Though choropleths are a great tool for visualizing large amounts of regional fatality data, they are limited in that they do not provide a microscopic view of how fatalities vary as a function of time, or where the numbers will end up in the future. This is where statistical modeling comes into play.

### Predicting future fatalities

Did 2015 demonstrate a true “surge” in fatalities, as CODOT asserted? This would be difficult to assess using the exact data CODOT used to back up this claim, given their track record with faulty data. NHTSA data provides more expansive and reliable numbers that would be far better suited for analysis.

A time series analysis reveals that the 95% confidence interval for the number of fatalities predicted to occur in 2015 (based on historical data from 1994-2014) is [422.0754, 553.9234]. This indicates that CODOT’s claim that a 10% traffic fatality increase (488 to 545 between 2014 and 2015) is a “surge” need not necessarily be true, mathematically speaking, since 545 falls within the confidence interval.

A time series analysis reveals that the 95% confidence interval for the number of fatalities predicted to occur in 2015 (based on historical data from 1994-2014) is [422.0754, 553.9234]. This indicates that CODOT’s claim that a 10% traffic fatality increase (488 to 545 between 2014 and 2015) is a “surge” need not necessarily be true, mathematically speaking, since 545 falls within the confidence interval.

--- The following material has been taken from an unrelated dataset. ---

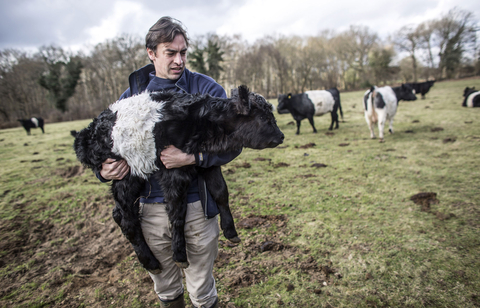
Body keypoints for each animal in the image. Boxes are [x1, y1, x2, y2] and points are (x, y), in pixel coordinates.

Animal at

As evidenced by Figure 3, a graph of number of the number of fatalities over time, vehicle fatalities in Colorado have noticeably declined over the last two decades. There has been a gradual increase in fatalities since 2010, which CODOT claims in their news briefing is the result of fewer people wearing seatbelts. However, claiming that the increase in fatalities between 2014 and 2015 is a “surge” is a bit misleading, as this language would indicate that the positive difference in fatality numbers between the two years was statistically significant, when in fact it was not. This goes to show that providing numbers and percentages to an audience with no further historical or mathematical context can easily be used to manipulate people’s perception of the data.